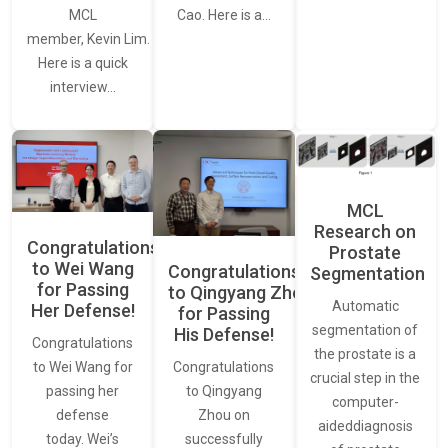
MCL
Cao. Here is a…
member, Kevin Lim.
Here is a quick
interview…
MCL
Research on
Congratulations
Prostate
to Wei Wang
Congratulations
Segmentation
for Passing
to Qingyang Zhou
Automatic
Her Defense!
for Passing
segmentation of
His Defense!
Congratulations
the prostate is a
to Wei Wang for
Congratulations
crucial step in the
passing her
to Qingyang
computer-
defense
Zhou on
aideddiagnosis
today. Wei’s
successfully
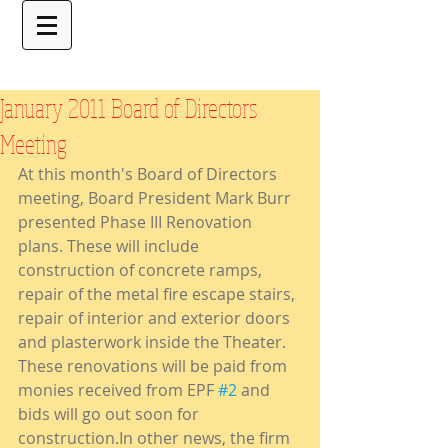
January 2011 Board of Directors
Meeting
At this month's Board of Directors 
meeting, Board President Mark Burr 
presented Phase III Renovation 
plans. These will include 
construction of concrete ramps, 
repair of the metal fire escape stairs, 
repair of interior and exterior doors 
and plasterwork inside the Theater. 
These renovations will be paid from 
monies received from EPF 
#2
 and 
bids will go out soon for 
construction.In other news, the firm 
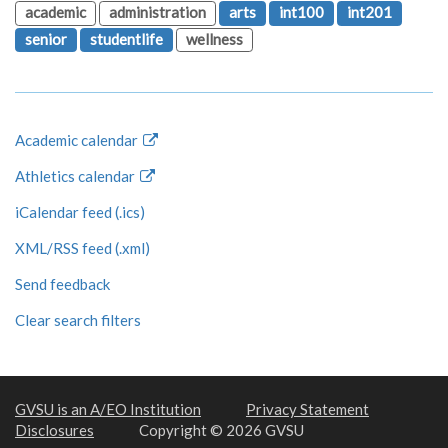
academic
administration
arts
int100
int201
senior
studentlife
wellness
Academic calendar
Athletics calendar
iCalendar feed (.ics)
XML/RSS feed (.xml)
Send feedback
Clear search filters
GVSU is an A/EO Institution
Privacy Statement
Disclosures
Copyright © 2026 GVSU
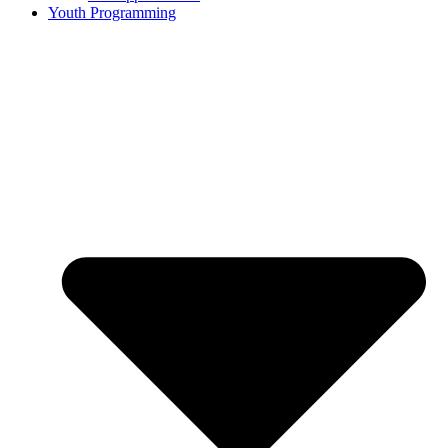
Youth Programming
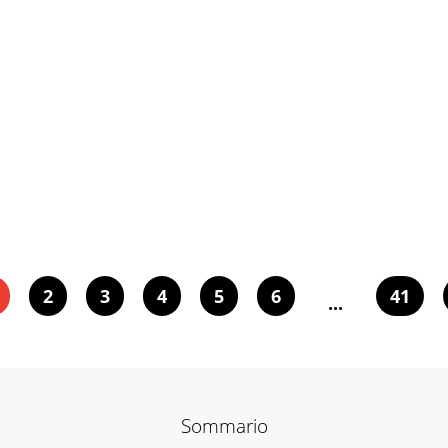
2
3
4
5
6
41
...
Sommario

**THE TASK**.
Please list every line of the records that contains the word "These", treating case as significant.

**ANSWER SPACE**.
plans. These will include 
These renovations will be paid from 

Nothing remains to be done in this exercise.